I have been traveling to conferences and getting out publications, so have not been posting my planned “Tit for Tat, It Ain’t All That” series as quickly as I intended. But here is Part 1:
Many readers of this blog will be familiar with the Prisoner’s Dilemma. In case you are looking for a refresher, Zach Weinersmith has an SMBC comic with a pretty good summary of the usual set up.
In this series of posts I am going to use the formulation of the 2-player Prisoner’s Dilemma commonly used by biologists. One advantage of the biologists’ formulation is that the choices and payoffs are easier to remember (at least for me) than the list of years a prisoner might get for confessing or not. Another is that it only has two terms, which makes it more easy to work with mathematically. The disadvantage is that it is not as general as the standard economists formulation (by this I mean that there are 2-player Prisoner’s Dilemmas that cannot be expressed in the biologists’ formulation), but for our purposes in these blog posts we will be able to capture the complexity we need.
In the biologists’ formulation, you (let’s pretend that you are playing the game) are paired with another player and can give that player a gift. The gift gives them a benefit of size b. However, giving the gift costs you. The amount it costs you is c. Meanwhile and simultaneously, the other player is deciding whether to give you a gift that will benefit you by b and cost them c. We will call giving a gift “cooperation” and not giving a gift “defection.”
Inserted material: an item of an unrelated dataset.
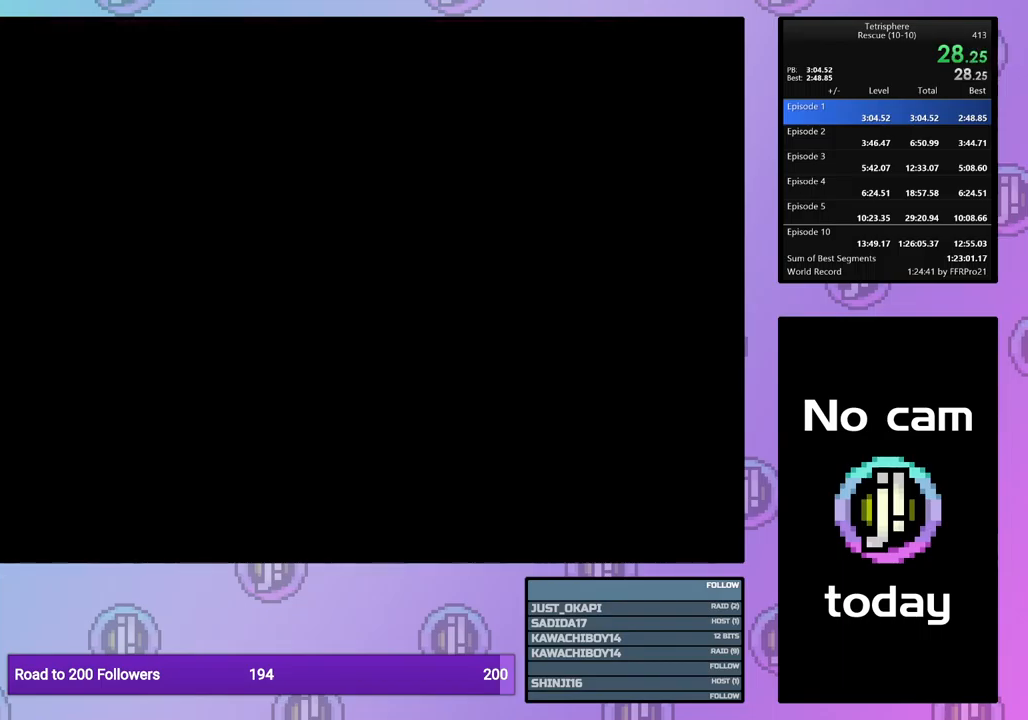
{"buttons": [], "events": []}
The below matrix shows the payoffs to the row player. As in Zach’s comic, your highest payoff is to defect, no matter what the other player does. In addition, the other player’s highest payoff is also to defect. However, as long as b > c, you would have both been better off had you both cooperated. Hence, the dilemma.
The “rational solution” to the 2-player Prisoner’s Dilemma is well known. Both players tragically defect.
But what if we add a twist where both players might meet again? If players play the game repeatedly, the thought is, perhaps cooperating in earlier interactions would encourage the other player to cooperate in later interactions, in the long-run, both players will “escape” the dilemma by harvesting the rewards of repeated cooperation. This is a fairly seductive idea and is, in my experience, the thought to be the primary mechanism for escaping the Prisoner’s Dilemma in economics and, especially, political science.
However, in this series of blog posts, I plan to show that repeated interactions are not the panacea for solving the problems of cooperation that many think it is. The real story is a little more complicated and, frankly, a ton more interesting!